Activity.
An exact, complete copy of the entries that follow is needed.

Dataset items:
..........

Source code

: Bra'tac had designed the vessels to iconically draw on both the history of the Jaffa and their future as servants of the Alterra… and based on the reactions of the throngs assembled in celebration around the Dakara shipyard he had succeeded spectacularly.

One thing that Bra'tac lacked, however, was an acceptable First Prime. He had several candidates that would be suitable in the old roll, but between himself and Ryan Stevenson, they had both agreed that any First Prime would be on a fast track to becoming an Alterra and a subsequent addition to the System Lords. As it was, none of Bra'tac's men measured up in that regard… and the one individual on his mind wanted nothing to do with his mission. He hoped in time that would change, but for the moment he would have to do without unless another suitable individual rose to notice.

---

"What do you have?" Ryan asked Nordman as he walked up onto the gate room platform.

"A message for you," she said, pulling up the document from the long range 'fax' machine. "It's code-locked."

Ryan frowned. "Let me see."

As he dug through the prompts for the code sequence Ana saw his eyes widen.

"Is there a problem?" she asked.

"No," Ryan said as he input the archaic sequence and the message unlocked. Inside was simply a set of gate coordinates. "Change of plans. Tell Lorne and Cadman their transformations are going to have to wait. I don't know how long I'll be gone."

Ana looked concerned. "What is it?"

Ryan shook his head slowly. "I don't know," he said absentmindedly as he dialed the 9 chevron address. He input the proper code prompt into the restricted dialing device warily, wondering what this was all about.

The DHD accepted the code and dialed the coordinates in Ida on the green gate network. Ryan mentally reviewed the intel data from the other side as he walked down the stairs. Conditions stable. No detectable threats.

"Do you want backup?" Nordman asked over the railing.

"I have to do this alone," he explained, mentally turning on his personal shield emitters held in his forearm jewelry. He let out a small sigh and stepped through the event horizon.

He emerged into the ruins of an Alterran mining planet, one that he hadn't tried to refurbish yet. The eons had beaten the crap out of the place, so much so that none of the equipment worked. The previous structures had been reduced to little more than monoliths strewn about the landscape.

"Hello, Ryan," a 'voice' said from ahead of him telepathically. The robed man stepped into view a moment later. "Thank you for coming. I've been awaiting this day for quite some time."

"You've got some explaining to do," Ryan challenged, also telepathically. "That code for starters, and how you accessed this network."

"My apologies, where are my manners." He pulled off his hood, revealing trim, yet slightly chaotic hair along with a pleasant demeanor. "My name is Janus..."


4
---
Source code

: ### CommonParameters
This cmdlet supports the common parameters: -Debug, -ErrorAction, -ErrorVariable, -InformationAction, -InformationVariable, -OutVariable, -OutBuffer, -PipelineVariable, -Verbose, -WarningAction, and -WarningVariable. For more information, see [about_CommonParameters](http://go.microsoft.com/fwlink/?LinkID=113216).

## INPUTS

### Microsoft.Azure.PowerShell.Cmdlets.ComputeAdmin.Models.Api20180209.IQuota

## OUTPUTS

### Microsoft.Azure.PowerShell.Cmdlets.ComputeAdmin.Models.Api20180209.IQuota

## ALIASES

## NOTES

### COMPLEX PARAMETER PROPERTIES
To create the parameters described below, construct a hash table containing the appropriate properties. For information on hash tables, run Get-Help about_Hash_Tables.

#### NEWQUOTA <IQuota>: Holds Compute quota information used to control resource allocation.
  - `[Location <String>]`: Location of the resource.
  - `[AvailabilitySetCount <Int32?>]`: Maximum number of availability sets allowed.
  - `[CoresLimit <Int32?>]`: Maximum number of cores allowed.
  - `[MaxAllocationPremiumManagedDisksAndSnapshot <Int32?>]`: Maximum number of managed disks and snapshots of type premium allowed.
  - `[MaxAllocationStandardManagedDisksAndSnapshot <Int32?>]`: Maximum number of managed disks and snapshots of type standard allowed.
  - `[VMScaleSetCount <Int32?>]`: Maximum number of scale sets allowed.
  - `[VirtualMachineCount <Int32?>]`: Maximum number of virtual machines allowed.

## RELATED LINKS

..........

Reply.
Source code

: Bra'tac had designed the vessels to iconically draw on both the history of the Jaffa and their future as servants of the Alterra… and based on the reactions of the throngs assembled in celebration around the Dakara shipyard he had succeeded spectacularly.

One thing that Bra'tac lacked, however, was an acceptable First Prime. He had several candidates that would be suitable in the old roll, but between himself and Ryan Stevenson, they had both agreed that any First Prime would be on a fast track to becoming an Alterra and a subsequent addition to the System Lords. As it was, none of Bra'tac's men measured up in that regard… and the one individual on his mind wanted nothing to do with his mission. He hoped in time that would change, but for the moment he would have to do without unless another suitable individual rose to notice.

---

"What do you have?" Ryan asked Nordman as he walked up onto the gate room platform.

"A message for you," she said, pulling up the document from the long range 'fax' machine. "It's code-locked."

Ryan frowned. "Let me see."

As he dug through the prompts for the code sequence Ana saw his eyes widen.

"Is there a problem?" she asked.

"No," Ryan said as he input the archaic sequence and the message unlocked. Inside was simply a set of gate coordinates. "Change of plans. Tell Lorne and Cadman their transformations are going to have to wait. I don't know how long I'll be gone."

Ana looked concerned. "What is it?"

Ryan shook his head slowly. "I don't know," he said absentmindedly as he dialed the 9 chevron address. He input the proper code prompt into the restricted dialing device warily, wondering what this was all about.

The DHD accepted the code and dialed the coordinates in Ida on the green gate network. Ryan mentally reviewed the intel data from the other side as he walked down the stairs. Conditions stable. No detectable threats.

"Do you want backup?" Nordman asked over the railing.

"I have to do this alone," he explained, mentally turning on his personal shield emitters held in his forearm jewelry. He let out a small sigh and stepped through the event horizon.

He emerged into the ruins of an Alterran mining planet, one that he hadn't tried to refurbish yet. The eons had beaten the crap out of the place, so much so that none of the equipment worked. The previous structures had been reduced to little more than monoliths strewn about the landscape.

"Hello, Ryan," a 'voice' said from ahead of him telepathically. The robed man stepped into view a moment later. "Thank you for coming. I've been awaiting this day for quite some time."

"You've got some explaining to do," Ryan challenged, also telepathically. "That code for starters, and how you accessed this network."

"My apologies, where are my manners." He pulled off his hood, revealing trim, yet slightly chaotic hair along with a pleasant demeanor. "My name is Janus..."


4
---
Source code

: ### CommonParameters
This cmdlet supports the common parameters: -Debug, -ErrorAction, -ErrorVariable, -InformationAction, -InformationVariable, -OutVariable, -OutBuffer, -PipelineVariable, -Verbose, -WarningAction, and -WarningVariable. For more information, see [about_CommonParameters](http://go.microsoft.com/fwlink/?LinkID=113216).

## INPUTS

### Microsoft.Azure.PowerShell.Cmdlets.ComputeAdmin.Models.Api20180209.IQuota

## OUTPUTS

### Microsoft.Azure.PowerShell.Cmdlets.ComputeAdmin.Models.Api20180209.IQuota

## ALIASES

## NOTES

### COMPLEX PARAMETER PROPERTIES
To create the parameters described below, construct a hash table containing the appropriate properties. For information on hash tables, run Get-Help about_Hash_Tables.

#### NEWQUOTA <IQuota>: Holds Compute quota information used to control resource allocation.
  - `[Location <String>]`: Location of the resource.
  - `[AvailabilitySetCount <Int32?>]`: Maximum number of availability sets allowed.
  - `[CoresLimit <Int32?>]`: Maximum number of cores allowed.
  - `[MaxAllocationPremiumManagedDisksAndSnapshot <Int32?>]`: Maximum number of managed disks and snapshots of type premium allowed.
  - `[MaxAllocationStandardManagedDisksAndSnapshot <Int32?>]`: Maximum number of managed disks and snapshots of type standard allowed.
  - `[VMScaleSetCount <Int32?>]`: Maximum number of scale sets allowed.
  - `[VirtualMachineCount <Int32?>]`: Maximum number of virtual machines allowed.

## RELATED LINKS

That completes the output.